Jazz em Agosto Upholds Legacy in Portugal
The story behind this festival, and the legacy it continues to uphold, is one for the ages. The foundation that began what is now the 30th annual Jazz em Agosto festival in Lisbon, Portugal, was established in 1956 to carry out the will of Portugal-based Armenian business magnate and philanthropist Calouste Gulbenkian (1869–1955).
The foundation’s grounds, where this year’s festival played out (Aug. 2–11), house art museums and a science institute. It was a rustic outdoors spread, fit for royalty, featuring graceful gardens and major real estate that formerly was the city’s zoo. A semi-circular stone amphitheater, in the midst of a lush symphony of trees and water, held 1,000 padded, open-air seats. Inspired by the setting, Artistic Director Rui Neves said the music had been programmed as if it were one long movie. This year, the festival presented only one show per night in the amphitheater, each concert leading into the next with a logical musical thread that kept the crowds coming.
Neves said he selected groups and individuals for the festival based on the criteria of having a connection to musicians who were “personally introduced into Portugal,” and who had new projects in 2013. Each performer was also meant to reflect a time in jazz “when boundaries were fading and audacity was becoming more conspicuous,” Neves explained.
John Zorn opened the first three nights of festival, and Pharoah Sanders closed it. (DownBeat also reviewed each of those artists’ concerts: see Zorn review and Sanders review.) The Portuguese troupe Drumming GP Plays Max Roach M’Boom (five drummers, plus four guests) offered percussive fire that was vibrant and propulsive, honoring Roach’s performance here in 1995. Continuing its zigzag of styles, the festival presented the Scandinavian trio Elephant9 featuring guitarist Reine Fiske the following night. Ståle Storløkken’s Hammond B3 was the counterweight to Fiske’s ethereal musings, which were striking displays of funky, modal Goth rock, atmospheric in a post-Rypdal-like abstraction.
The festival’s strongest set came courtesy of The Thing XXL, Mats Gustafsson’s volcanic trio with bassist Ingebrigt Håker Flaten and drummer Paal Nilssen-Love, with the addition of four more musicians. Gustafsson started on tenor with just the trio, tearing through a big bang of free-jazz smartly encased in a restless melody. As the four remaining players—Peter Evans on trumpet, trombonist Mats Äleklint, electric guitarist Terrie Ex and Jim Baker on piano and electronics—emerged, it became apparent that the program would likely specialize in the unexpected. The set list included compositions by Albert Ayler and Don Cherry and, in a perfect example of artistic retrofitting, John Coltrane’s “India.” In place of Elvin Jones’ propulsive drumming and Coltrane’s atmospherically swinging soprano was a stretched-out cadence of the theme, abstracted but recognizable, with moments of quiet. The addition of Baker’s creeping electronics helped usher in the song’s dark, mesmerizing theme, while Nilssen-Love’s robo-drumming pyrotechnics served as the engine to it all. A memorable sight: Down in front of the stage, a little boy emerged, dancing slightly to and fro.

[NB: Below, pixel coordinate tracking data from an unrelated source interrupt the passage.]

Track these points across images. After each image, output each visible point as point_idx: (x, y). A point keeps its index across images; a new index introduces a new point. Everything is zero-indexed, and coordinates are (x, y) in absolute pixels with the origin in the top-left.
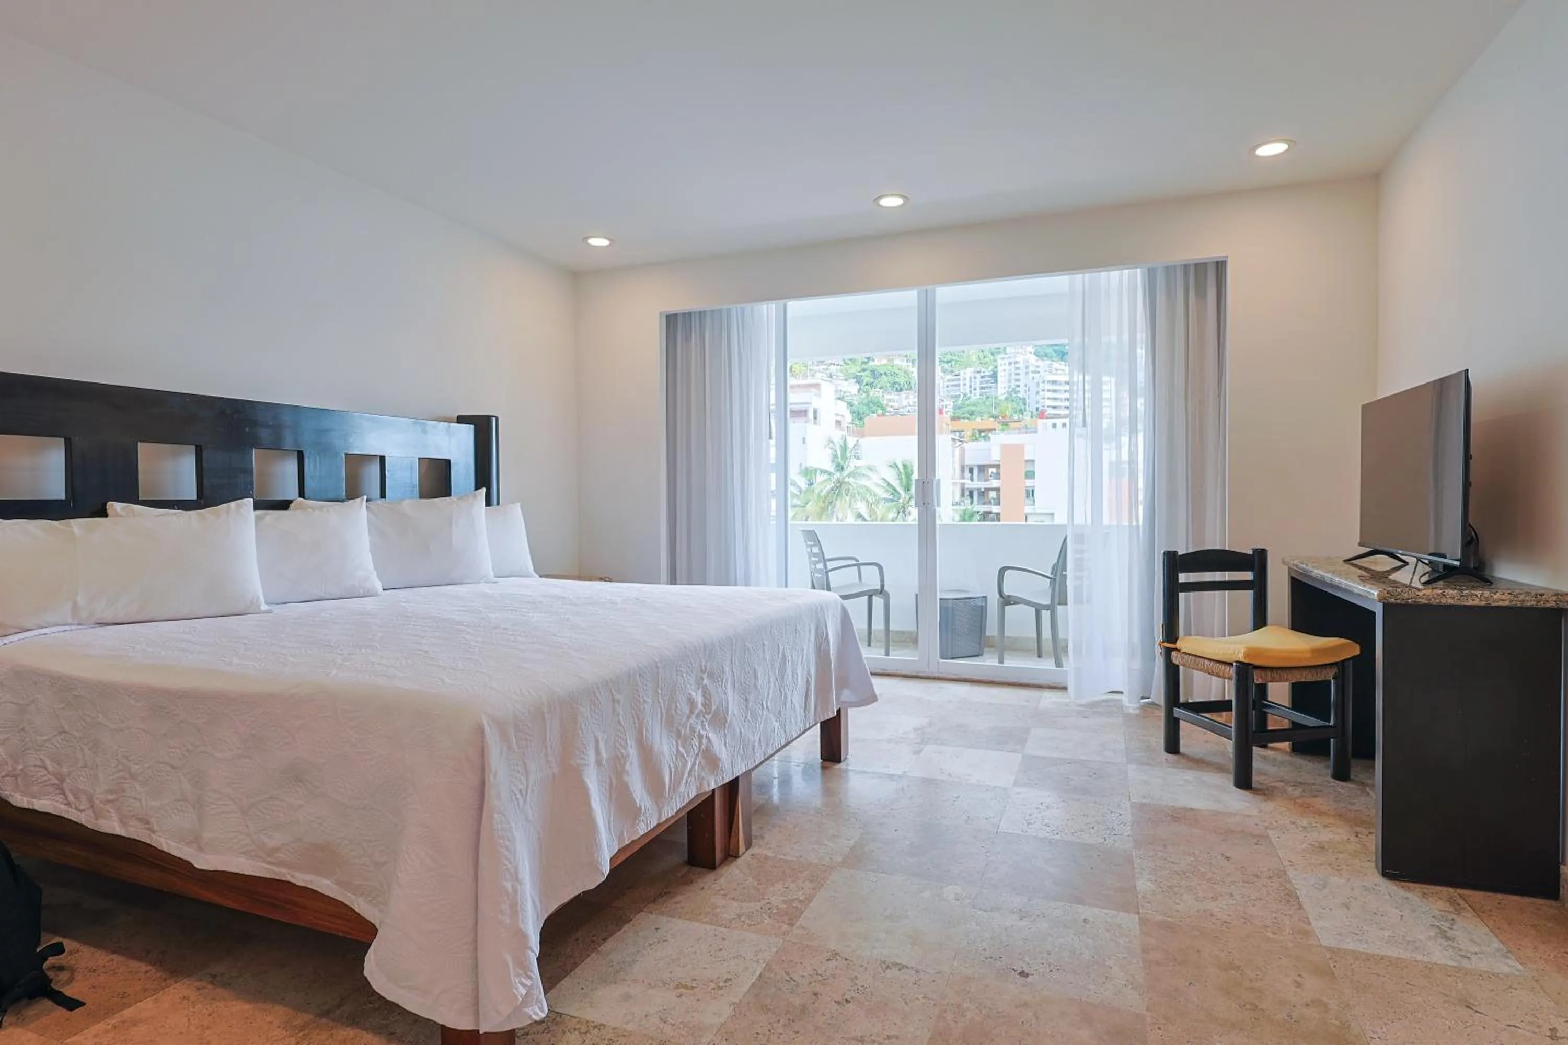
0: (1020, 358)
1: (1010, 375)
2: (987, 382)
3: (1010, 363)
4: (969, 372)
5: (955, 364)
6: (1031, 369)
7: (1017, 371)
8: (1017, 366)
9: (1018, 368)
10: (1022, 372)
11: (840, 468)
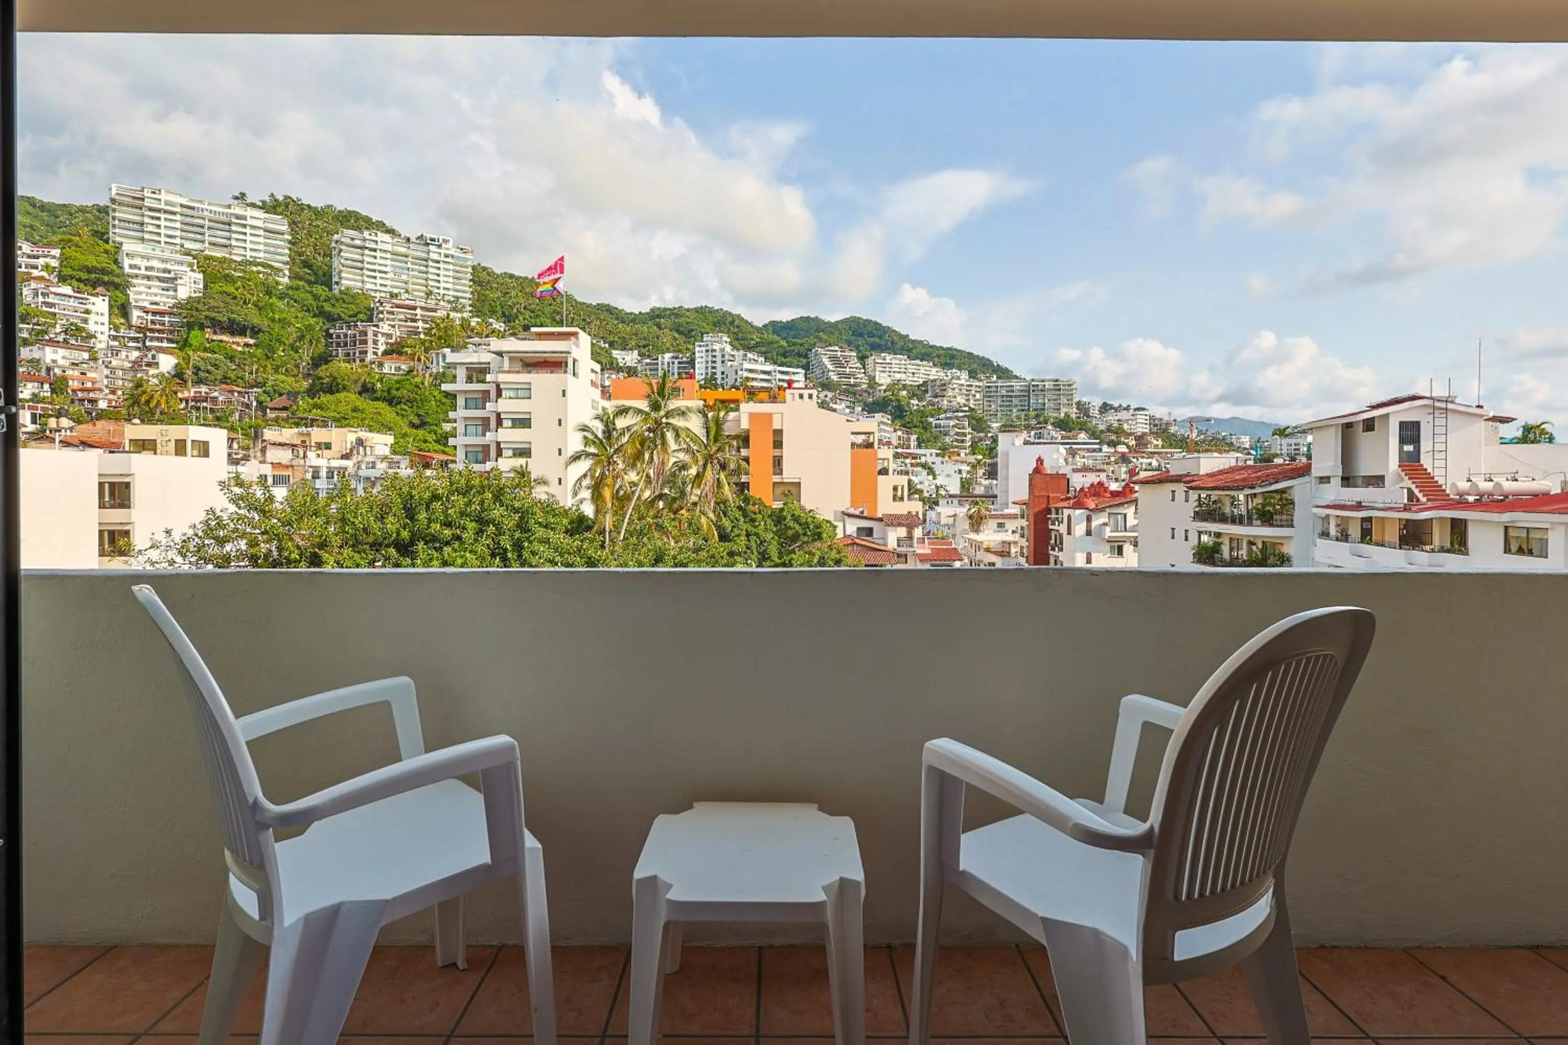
0: (717, 347)
1: (707, 362)
2: (684, 368)
3: (707, 351)
4: (668, 356)
5: (652, 349)
6: (727, 357)
7: (714, 359)
8: (714, 354)
9: (715, 356)
10: (719, 359)
11: (656, 407)
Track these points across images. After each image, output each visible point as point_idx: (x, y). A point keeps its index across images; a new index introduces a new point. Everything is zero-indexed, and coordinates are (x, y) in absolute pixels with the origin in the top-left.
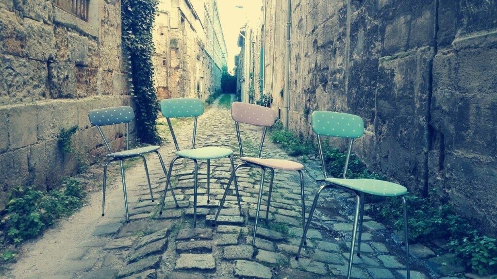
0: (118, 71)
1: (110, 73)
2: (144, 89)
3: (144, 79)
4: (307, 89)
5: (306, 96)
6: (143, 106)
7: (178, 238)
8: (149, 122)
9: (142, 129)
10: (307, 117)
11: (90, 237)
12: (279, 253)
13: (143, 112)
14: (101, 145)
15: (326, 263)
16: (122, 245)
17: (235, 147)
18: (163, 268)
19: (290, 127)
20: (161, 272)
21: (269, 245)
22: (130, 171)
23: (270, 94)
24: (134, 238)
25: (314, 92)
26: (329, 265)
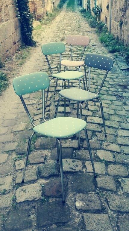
0: (10, 5)
1: (7, 7)
2: (25, 13)
3: (24, 6)
4: (122, 8)
5: (121, 13)
6: (25, 23)
7: (55, 100)
8: (28, 33)
9: (25, 37)
10: (121, 27)
11: (18, 100)
12: (96, 107)
13: (25, 27)
14: (8, 51)
15: (115, 110)
16: (33, 103)
17: (78, 48)
18: (51, 112)
19: (112, 32)
20: (51, 113)
21: (92, 103)
22: (24, 66)
23: (101, 5)
24: (37, 100)
25: (125, 11)
26: (116, 111)
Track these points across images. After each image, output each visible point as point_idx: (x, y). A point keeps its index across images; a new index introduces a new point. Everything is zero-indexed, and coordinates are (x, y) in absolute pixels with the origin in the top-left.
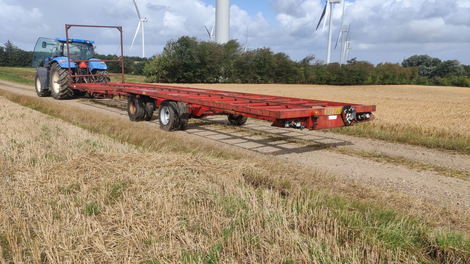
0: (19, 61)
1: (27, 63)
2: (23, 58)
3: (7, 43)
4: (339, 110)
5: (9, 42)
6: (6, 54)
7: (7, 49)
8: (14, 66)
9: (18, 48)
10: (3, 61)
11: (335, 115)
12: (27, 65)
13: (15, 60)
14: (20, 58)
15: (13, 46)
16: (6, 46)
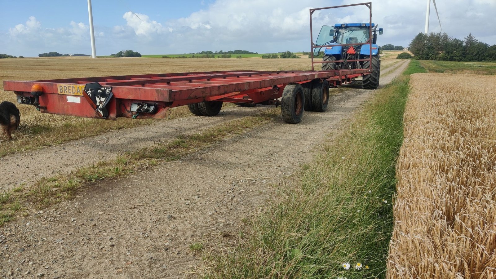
0: (476, 55)
1: (485, 58)
2: (480, 53)
3: (469, 36)
4: (80, 88)
5: (470, 35)
6: (465, 48)
7: (467, 43)
8: (470, 60)
9: (478, 41)
10: (460, 56)
11: (77, 96)
12: (485, 59)
13: (472, 54)
14: (478, 52)
15: (473, 39)
16: (467, 39)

Evans returned the following night with his own octet, with an emphasis on compositions experienced as one long improvisation. Long lines were Evans’ calling card, with rough guitar from Brandon Seabrook, who doubled on electronics as well as banjo. (Seabrook collaborated with Evans and the other members of Mostly Other People Do The Killing on the group’s latest album, Red Hot.) From stage left, Evans served a double purpose: trumpeter and director, through relatively obtuse expressions, of the other instruments (piano, another trumpet, tuba, bass, euphonium, trombone, voice, drums and percussion).
Saxophonist Anthony Braxton returned to Lisbon with his young Falling River Quartet. Guitarist Mary Halvorson, reed player Ingrid Laubrock, horn player Taylor Ho Bynum and drummer Ches Smith traversed Braxton’s simple yet simultaneously labyrinthine scores (with more pictures than notes on the paper). The music was familiarly chamber-esque, often floating and melodic. Halvorson’s own quintet followed the next night, with more melodic heft, fluid and propulsive with ensemble passages that had a narrative feel. The best moment: Halvorson’s hemorrhaging, edgy solo opposite Smith on the encore, “Hemorrhaging Smiles,” a tune that combined order with room for expression.